Says Vinay Kamat, head of research at JM Share & Stock Brokers: In the next few weeks, the rating of India by large foreign institutions will come up for a review, and India is likely to be placed in an investible grade.
Besides this, it is expected that there will be a further cut in CRR of one percentage point and corporate results are expected to be better. The only depressing factor would be the slowdown in the economy in terms of GDP growth. We expect a 6.1 per cent GDP growth.
Any further sops that marketmen would expect from the government will come only in the next budget.
Says Padmakant D Shah, a senior governing board member of BSE: We are facing a major financial crisis owing to scarcity of money in the market. The political uncertainty has added to the market woes. The government did not even touch the double taxation of dividend norm. The UTI official pointed out that the market need not expect any sop from the government till the next budget.
We will have to wait till the next budget even to expect something, he said.

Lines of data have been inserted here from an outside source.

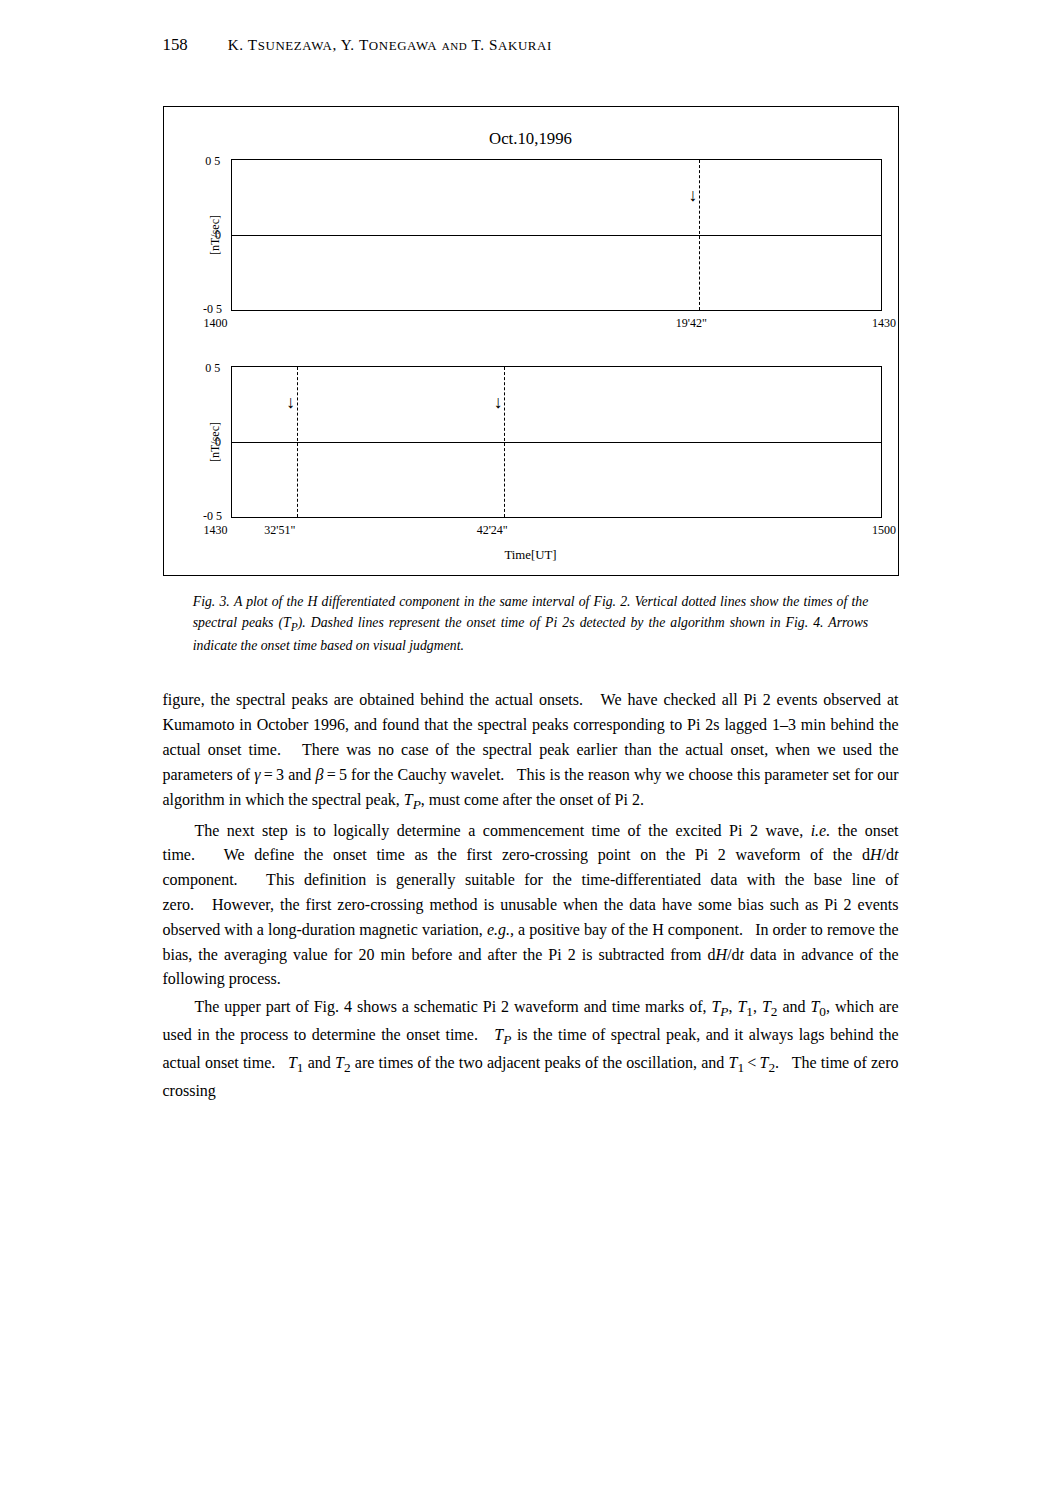158 K. TSUNEZAWA, Y. TONEGAWA and T. SAKURAI
Oct.10,1996
[nT/sec] 0 5 0 -0 5
↓
1400 19'42" 1430
[nT/sec] 0 5 0 -0 5
↓
↓
1430 32'51" 42'24" 1500
Time[UT]
Fig. 3. A plot of the H differentiated component in the same interval of Fig. 2. Vertical dotted lines show the times of the spectral peaks (TP). Dashed lines represent the onset time of Pi 2s detected by the algorithm shown in Fig. 4. Arrows indicate the onset time based on visual judgment.
figure, the spectral peaks are obtained behind the actual onsets. We have checked all Pi 2 events observed at Kumamoto in October 1996, and found that the spectral peaks corresponding to Pi 2s lagged 1–3 min behind the actual onset time. There was no case of the spectral peak earlier than the actual onset, when we used the parameters of γ = 3 and β = 5 for the Cauchy wavelet. This is the reason why we choose this parameter set for our algorithm in which the spectral peak, TP, must come after the onset of Pi 2.
The next step is to logically determine a commencement time of the excited Pi 2 wave, i.e. the onset time. We define the onset time as the first zero-crossing point on the Pi 2 waveform of the dH/dt component. This definition is generally suitable for the time-differentiated data with the base line of zero. However, the first zero-crossing method is unusable when the data have some bias such as Pi 2 events observed with a long-duration magnetic variation, e.g., a positive bay of the H component. In order to remove the bias, the averaging value for 20 min before and after the Pi 2 is subtracted from dH/dt data in advance of the following process.
The upper part of Fig. 4 shows a schematic Pi 2 waveform and time marks of, TP, T1, T2 and T0, which are used in the process to determine the onset time. TP is the time of spectral peak, and it always lags behind the actual onset time. T1 and T2 are times of the two adjacent peaks of the oscillation, and T1 < T2. The time of zero crossing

The market is expected to bottom out by November or December. Adds a dealer at a leading institutional brokerage: It is expected that there will be a slowdown in major companies and a sell-off close to bottom, which is expected to be at around 3000-3200.
There is also a general concern expressed by marketmen that domestic savings are being diverted to debt and fixed-income instruments and that there is no interest in equities.
Says Ajit Ambani, BSE member: There is an overall slump in industries like building and diamond. The small investor's fascination for debt will be short term as this segment will also reach a point of saturation.